Stollingsgesteente
Laatst bijgewerkt: 05-05-2025
Definitie
Stollingsgesteente is gesteente dat ontstaat door de stolling en afkoeling van magma (ondergronds) of lava (aan het aardoppervlak).
Omschrijving
Stollingsgesteenten vormen een van de drie hoofdgroepen gesteenten op aarde, naast sedimentaire en metamorfe gesteenten. De naam 'stollings' is afgeleid van het Latijnse woord 'ignis', wat 'vuur' betekent, verwijzend naar de oorsprong uit gesmolten materiaal. Wanneer magma diep in de aardkorst stolt, heet dit dieptegesteente (of plutonisch gesteente). Dit proces gaat langzaam, waardoor grote kristallen kunnen ontstaan. Stolling aan het aardoppervlak uit lava, bijvoorbeeld na een vulkaanuitbarsting, leidt tot uitvloeiingsgesteente (of extrusief gesteente). Hierbij vindt de afkoeling sneller plaats, wat resulteert in kleinere kristallen of zelfs een glasachtige structuur.
Soorten Stollingsgesteente
Op basis van de plaats van stolling worden stollingsgesteenten onderverdeeld in drie hoofdtypen:
* Dieptegesteente (Plutonisch gesteente): Ontstaat door langzame afkoeling van magma diep onder het aardoppervlak. Door de trage stolling hebben mineralen de tijd om grote kristallen te vormen. Voorbeelden zijn graniet en gabbro.

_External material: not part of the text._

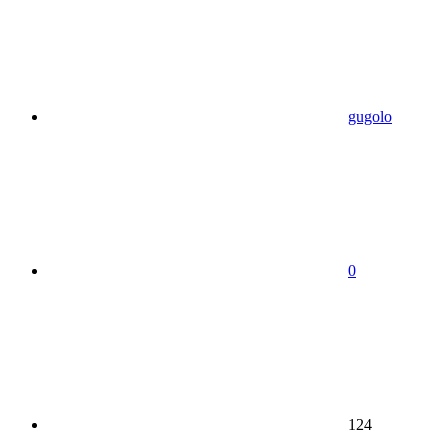
gugolo
0
124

* Ganggesteente (Hypo-abyssisch gesteente): Vormt zich door stolling van magma in scheuren of gangen in de aardkorst. De afkoelsnelheid ligt tussen die van diepte- en uitvloeiingsgesteenten, wat kan leiden tot een structuur met zowel grote als kleine kristallen (porfierische structuur).
* Uitvloeiingsgesteente (Extrusief of vulkanisch gesteente): Ontstaat door snelle afkoeling van lava aan het aardoppervlak. Door de snelle stolling is er weinig tijd voor kristalgroei, wat resulteert in fijnkorrelige gesteenten of vulkanisch glas. Voorbeelden zijn basalt en trachiet.
Toepassingen in de Bouw
Stollingsgesteenten, met name dieptegesteenten zoals graniet en uitvloeiingsgesteenten zoals basalt, worden veelvuldig toegepast als natuursteen in de bouw en civiele techniek. Graniet wordt gebruikt voor onder andere gevelbekleding, vloeren en aanrechtbladen vanwege de hardheid en duurzaamheid. Basalt is door zijn hoge slijtvastheid en resistentie tegen verwering geschikt voor dijk- en oeverbekleding, wegdek en kademuren. Trachiet is in het verleden ook toegepast in gebouwen voor bijvoorbeeld kolommen en consoles. De specifieke eigenschappen van het gesteente, zoals hardheid, druksterkte, slijtvastheid en weersbestendigheid, bepalen de geschiktheid voor verschillende toepassingen.